» What you should do
Set every entry down again exactly, excluding any pictures.

» Transcribed page contents
+++

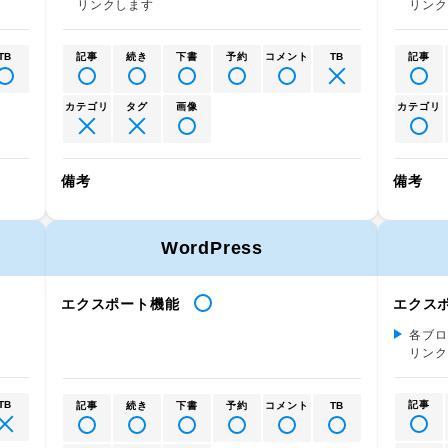
リンクします
リンク
TB
記事
続き
下書
予約
コメント
TB
記事
カテゴリ
タグ
画像
カテゴリ
備考
備考
WordPress
エクスポート機能
エクス
各ブロ
リンク
TB
記事
記事
続き
下書
予約
コメント
TB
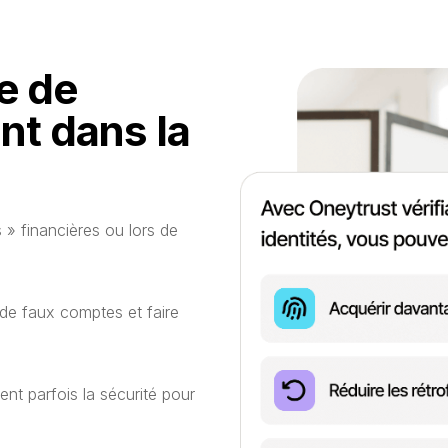
e de
ent dans la
s » financières ou lors de
r de faux comptes et faire
ent parfois la sécurité pour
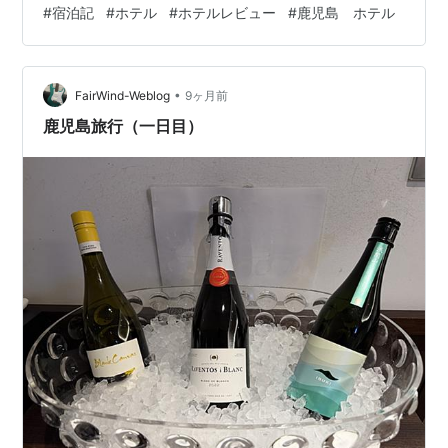
#
宿泊記
#
ホテル
#
ホテルレビュー
#
鹿児島 ホテル
ん。 鹿児島唯一の外資系高級ホテルで、優雅なホテルス
テイを楽しみませんか？ この記事はこのような読者にお
すすめ！ シェラトン鹿児島の宿泊を検討している 鹿児島
市内で高級ホテルを探…
•
FairWind-Weblog
9ヶ月前
鹿児島旅行（一日目）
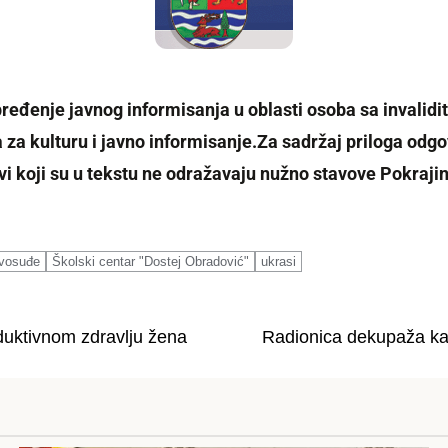
pređenje javnog informisanja u oblasti osoba sa invalidi
za kulturu i javno informisanje.
Za sadržaj priloga odgo
vi koji su u tekstu ne odražavaju nužno stavove Pokrajin
avosuđe
Školski centar "Dostej Obradović"
ukrasi
duktivnоm zdrаvlјu žеnа
Radionica dekupaža kao 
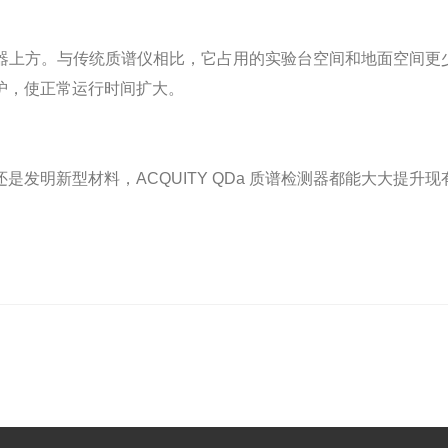
现有仪器上方。与传统质谱仪相比，它占用的实验台空间和地面空
护，使正常运行时间扩大。
发明新型材料，ACQUITY QDa 质谱检测器都能大大提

+++

» Written response
リンクします
リンク
TB
記事
続き
下書
予約
コメント
TB
記事
カテゴリ
タグ
画像
カテゴリ
備考
備考
WordPress
エクスポート機能
エクス
各ブロ
リンク
TB
記事
記事
続き
下書
予約
コメント
TB
e de
ent dans la
s » financières ou lors de
r de faux comptes et faire
ent parfois la sécurité pour
#
宿泊記
#
ホテル
#
ホテルレビュー
#
鹿児島 ホテル
ん。 鹿児島唯一の外資系高級ホテルで、優雅なホテルス
テイを楽しみませんか？ この記事はこのような読者にお
すすめ！ シェラトン鹿児島の宿泊を検討している 鹿児島
市内で高級ホテルを探…
•
FairWind-Weblog
9ヶ月前
鹿児島旅行（一日目）
pređenje javnog informisanja u oblasti osoba sa invalidi
za kulturu i javno informisanje.
Za sadržaj priloga odgo
vi koji su u tekstu ne odražavaju nužno stavove Pokrajin
avosuđe
Školski centar "Dostej Obradović"
ukrasi
duktivnоm zdrаvlјu žеnа
Radionica dekupaža kao 
现有仪器上方。与传统质谱仪相比，它占用的实验台空间和地面空
护，使正常运行时间扩大。
发明新型材料，ACQUITY QDa 质谱检测器都能大大提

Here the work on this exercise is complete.